Technologists argue that forcing Apple to deliberately build a vulnerability into its product only opens the doors for criminals to exploit it, endangering all users of the Internet.
“Even Apple, with all their skills — and they have terrific cryptographers — wasn’t able to quite get this right,” Green said. “So it scares me that we’re having this conversation about adding back doors to encryption when we can’t even get basic encryption right.”
Green’s team has alerted Apple to the flaw and will publish a paper describing how they hacked in as soon as Apple issues a patch. The company is expected to address the problem in version 9.3 of its operating software, which will be released Monday.
Using an older version of Apple’s operating system, Green’s team wrote software to mimic an Apple server. Then they targeted a message with a link to a photo stored in Apple’s iCloud server, which was encrypted with a 64-digit key.
The team guessed the code by repeatedly changing a single digit or letter in the key and sending it to the target phone. The phone would accept a correctly-entered digit and thousands of tries later, Green said, “we had the key.”
The same technique would work on later operating systems, Green said, but it would likely require the more sophisticated hacking skills of a nation state.
Law enforcement could use the same technique on an unpatched phone to acquire content sent via iMessage in a criminal or terrorist investigation, he said.

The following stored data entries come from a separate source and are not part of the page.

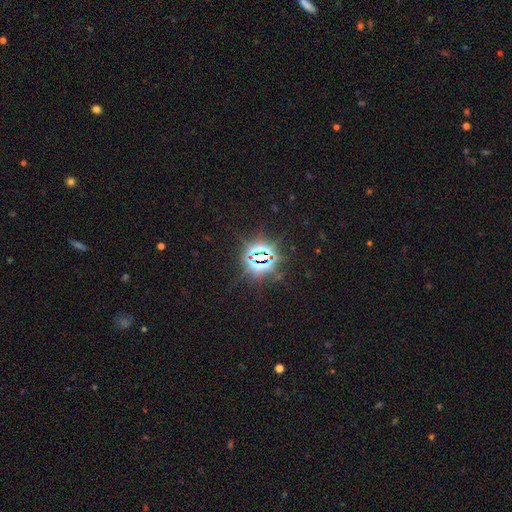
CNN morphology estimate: Overall: star or artifact (85%).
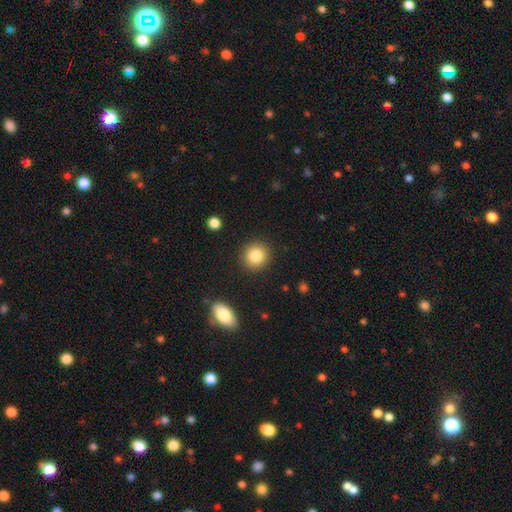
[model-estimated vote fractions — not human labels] The model was most divided on "how rounded": round: 85%, in between: 14%, cigar-shaped: 1%. More confident: merging — none (89%); smooth or featured — smooth (85%).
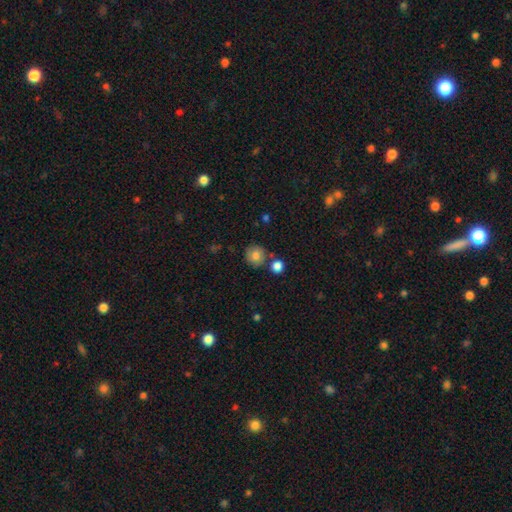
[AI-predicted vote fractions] Q: Smooth or featured?
A: smooth (78%); runner-up: featured or disk (12%)
Q: How rounded?
A: round (90%); runner-up: in between (9%)
Q: Merging?
A: none (74%); runner-up: merger (12%)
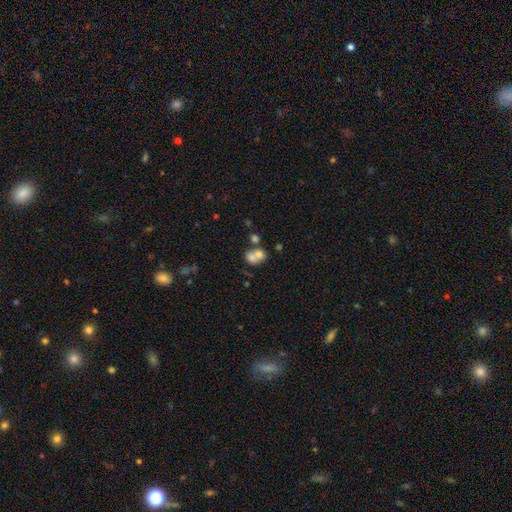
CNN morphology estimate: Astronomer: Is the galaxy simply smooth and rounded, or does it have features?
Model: smooth — 68%.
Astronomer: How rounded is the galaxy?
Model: round — 54% (runner-up: in between, 45%).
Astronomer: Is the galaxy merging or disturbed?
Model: merger — 64%.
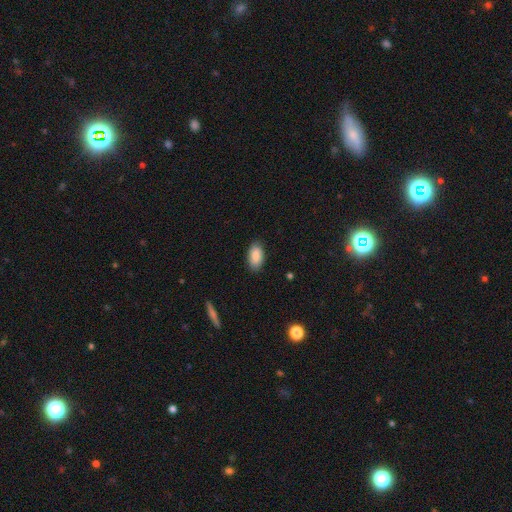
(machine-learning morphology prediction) Smooth or featured?
  - smooth: 87% *
  - featured or disk: 6%
  - star or artifact: 6%
How rounded?
  - in between: 94% *
  - round: 3%
  - cigar-shaped: 3%
Merging?
  - none: 84% *
  - minor disturbance: 12%
  - major disturbance: 2%
  - merger: 1%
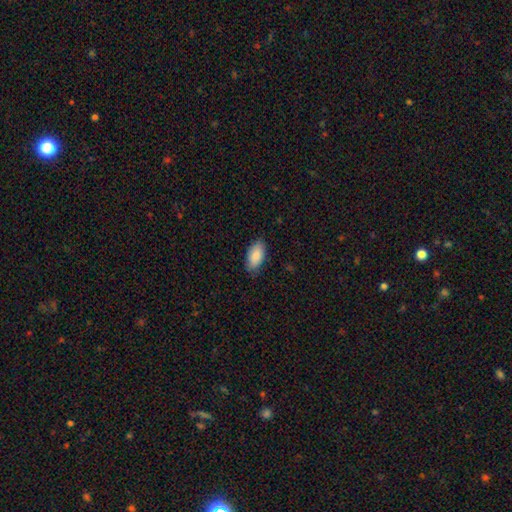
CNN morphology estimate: type=smooth (89%); roundness=in between (94%); merging=none (82%).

FBI Director James Comey told lawmakers this month that investigators had unsuccessfully sought help from intelligence agencies to unlock Farook’s phone and were ultimately stymied.
“We don’t have the capabilities that people sometimes on TV imagine us to have,” he said.
But some experts have suggested that the solution to the encryption debate is for authorities to simply get better at legally hacking into devices.
“We’re in this situation where I think law enforcement needs to really develop those skills up by themselves,” Dr. Susan Landau, a professor of cybersecurity policy at Worcester Polytechnic Institute, told the House Judiciary Committee earlier this month.
“It’s thinking about the right way for law enforcement to develop those capabilities, the right level of funding. The funding is well below what it should be but they also don’t have the skills,” she said.